[Michael Strogoff by Jules Verne]@TWC D-Link bookMichael Strogoff CHAPTER I A FETE AT THE NEW PALACE 5/10
The Anglo-Norman, formal, cold, grave, parsimonious of gestures and words, appeared only to speak or gesticulate under the influence of a spring operating at regular intervals.
The Gaul, on the contrary, lively and petulant, expressed himself with lips, eyes, hands, all at once, having twenty different ways of explaining his thoughts, whereas his interlocutor seemed to have only one, immutably stereotyped on his brain. The strong contrast they presented would at once have struck the most superficial observer; but a physiognomist, regarding them closely, would have defined their particular characteristics by saying, that if the Frenchman was "all eyes," the Englishman was "all ears." In fact, the visual apparatus of the one had been singularly perfected by practice.

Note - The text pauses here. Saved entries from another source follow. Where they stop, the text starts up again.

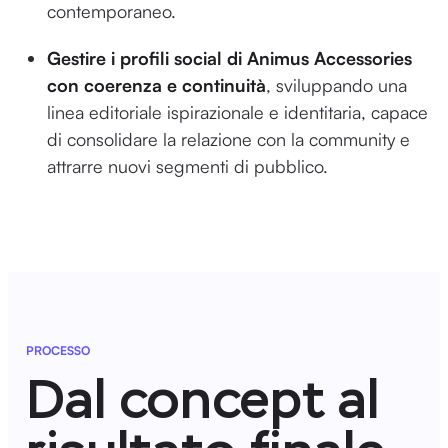
contemporaneo.
Gestire i profili social di Animus Accessories
con coerenza e continuità
, sviluppando una
linea editoriale ispirazionale e identitaria, capace
di consolidare la relazione con la community e
attrarre nuovi segmenti di pubblico.
PROCESSO
Dal concept al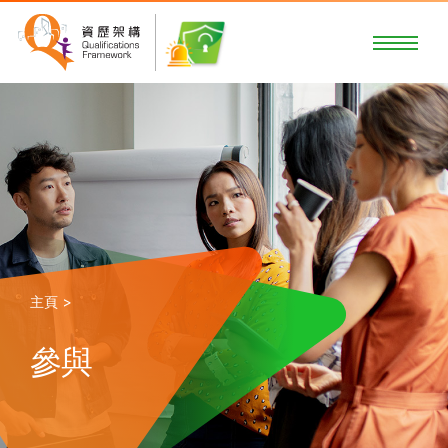
主頁 >
參與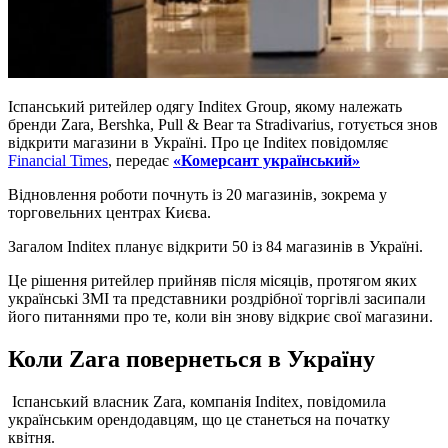
Іспанський ритейлер одягу Inditex Group, якому належать
бренди Zara, Bershka, Pull & Bear та Stradivarius, готується знов
відкрити магазини в Україні. Про це Inditex повідомляє
Financial Times
, передає
«Комерсант український»
Відновлення роботи почнуть із 20 магазинів, зокрема у
торговельних центрах Києва.
Загалом Inditex планує відкрити 50 із 84 магазинів в Україні.
Це рішення ритейлер прийняв після місяців, протягом яких
українські ЗМІ та представники роздрібної торгівлі засипали
його питаннями про те, коли він знову відкриє свої магазини.
Коли Zara повернеться в Україну
Іспанський власник Zara, компанія Inditex, повідомила
українським орендодавцям, що це станеться на початку
квітня.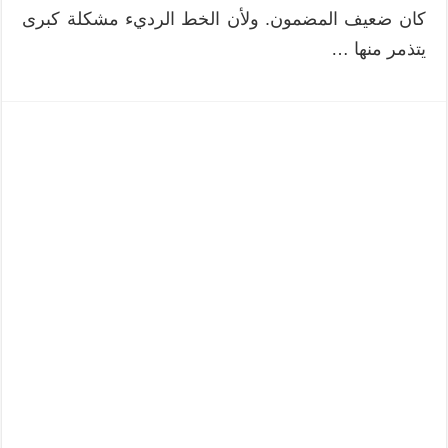
كان ضعيف المضمون. ولأن الخط الرديء مشكلة كبرى
يتذمر منها …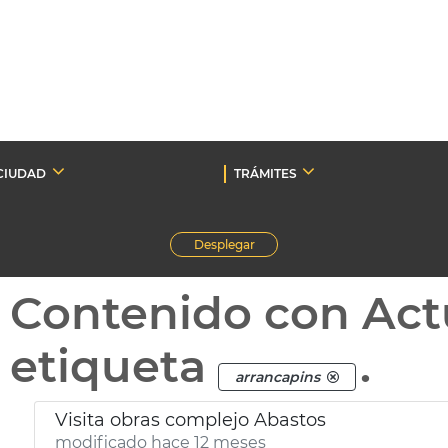
CIUDAD
TRÁMITES
Desplegar
Contenido con Act
etiqueta
.
arrancapins
Visita obras complejo Abastos
modificado hace 12 meses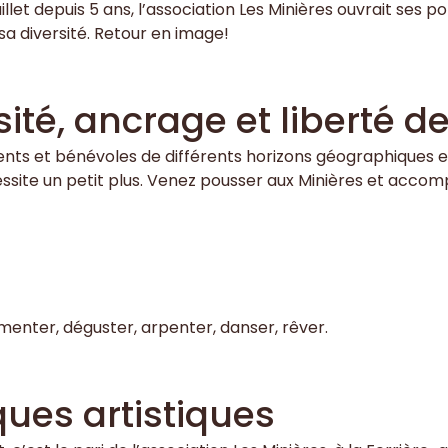
et depuis 5 ans, l’association Les Minières ouvrait ses por
 sa diversité. Retour en image!
ité, ancrage et liberté d
nts et bénévoles de différents horizons géographiques et 
cessite un petit plus. Venez pousser aux Minières et acco
imenter, déguster, arpenter, danser, rêver.
ques artistiques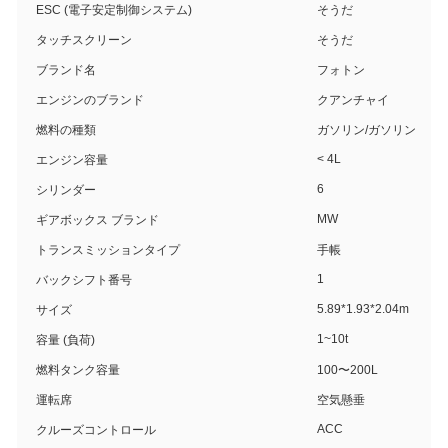
ESC (電子安定制御システム)
そうだ
タッチスクリーン
そうだ
ブランド名
フォトン
エンジンのブランド
クアンチャイ
燃料の種類
ガソリン/ガソリン
< 4L
エンジン容量
6
シリンダー
MW
ギアボックス ブランド
トランスミッションタイプ
手帳
1
バックシフト番号
5.89*1.93*2.04m
サイズ
1~10t
容量 (負荷)
燃料タンク容量
100〜200L
運転席
空気懸垂
ACC
クルーズコントロール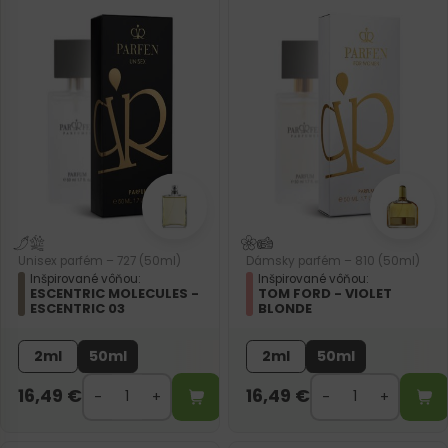
Unisex parfém – 727 (50ml)
Dámsky parfém – 810 (50ml)
Inšpirované vôňou:
Inšpirované vôňou:
ESCENTRIC MOLECULES -
TOM FORD - VIOLET
ESCENTRIC 03
BLONDE
2ml
50ml
2ml
50ml
16,49
€
16,49
€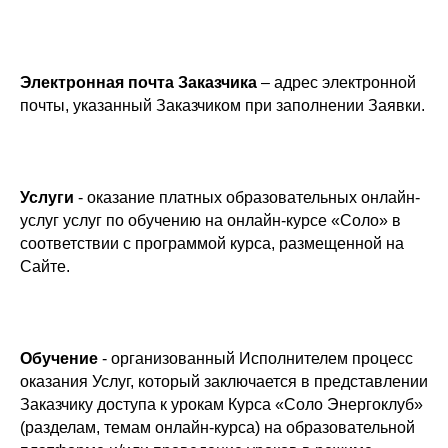
Электронная почта Заказчика
– адрес электронной
почты, указанный Заказчиком при заполнении Заявки.
Услуги
- оказание платных образовательных онлайн-
услуг услуг по обучению на онлайн-курсе «Соло» в
соответствии с программой курса, размещенной на
Сайте.
Обучение
- организованный Исполнителем процесс
оказания Услуг, который заключается в представлении
Заказчику доступа к урокам Курса «Соло Энергоклуб»
(разделам, темам онлайн-курса) на образовательной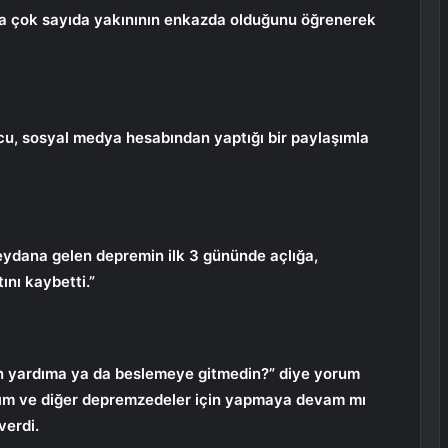
a çok sayıda yakınının enkazda olduğunu öğrenerek
cu, sosyal medya hesabından yaptığı bir paylaşımla
ydana gelen depremin ilk 3 gününde açlığa,
nı kaybetti.”
en yardıma ya da beslemeye gitmedin?” diye yorum
arım ve diğer depremzedeler için yapmaya devam mı
verdi.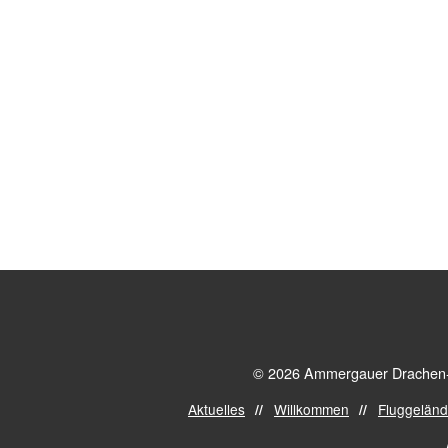
© 2026 Ammergauer Drachen- u
Aktuelles
Willkommen
Fluggelän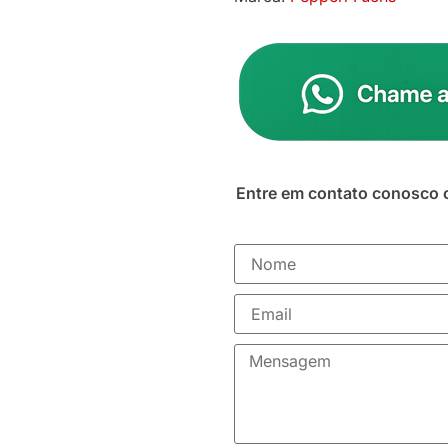
Entre em contato conosco 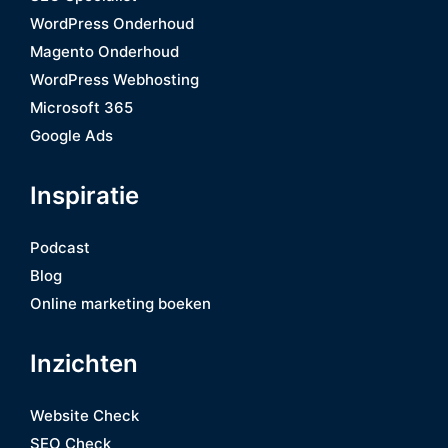
WordPress Onderhoud
Magento Onderhoud
WordPress Webhosting
Microsoft 365
Google Ads
Inspiratie
Podcast
Blog
Online marketing boeken
Inzichten
Website Check
SEO Check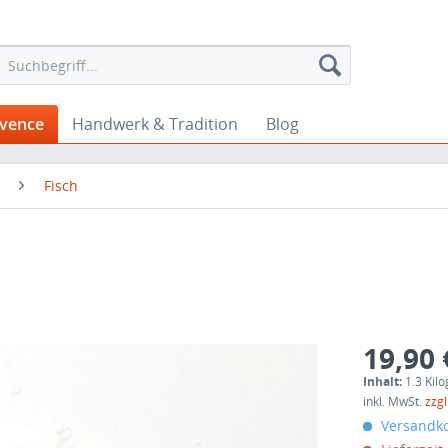
ovence
Handwerk & Tradition
Blog
Fisch
19,90 
Inhalt:
1.3 Kil
inkl. MwSt.
zzg
Versandko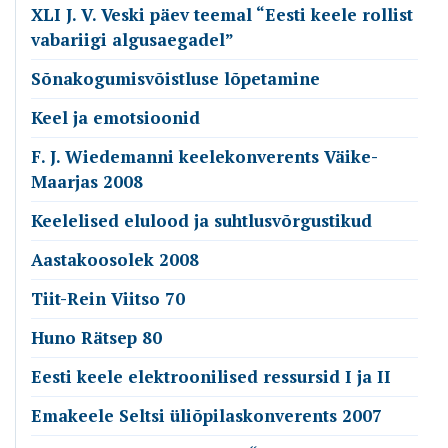
XLI J. V. Veski päev teemal “Eesti keele rollist
vabariigi algusaegadel”
Sõnakogumisvõistluse lõpetamine
Keel ja emotsioonid
F. J. Wiedemanni keelekonverents Väike-
Maarjas 2008
Keelelised elulood ja suhtlusvõrgustikud
Aastakoosolek 2008
Tiit-Rein Viitso 70
Huno Rätsep 80
Eesti keele elektroonilised ressursid I ja II
Emakeele Seltsi üliõpilaskonverents 2007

The sensibility of its retina must have been as instantaneous as that of those conjurors who recognize a card merely by a rapid movement in cutting the pack or by the arrangement only of marks invisible to others.
The Frenchman indeed possessed in the highest degree what may be called "the memory of the eye." The Englishman, on the contrary, appeared especially organized to listen and to hear.
When his aural apparatus had been once struck by the sound of a voice he could not forget it, and after ten or even twenty years he would have recognized it among a thousand.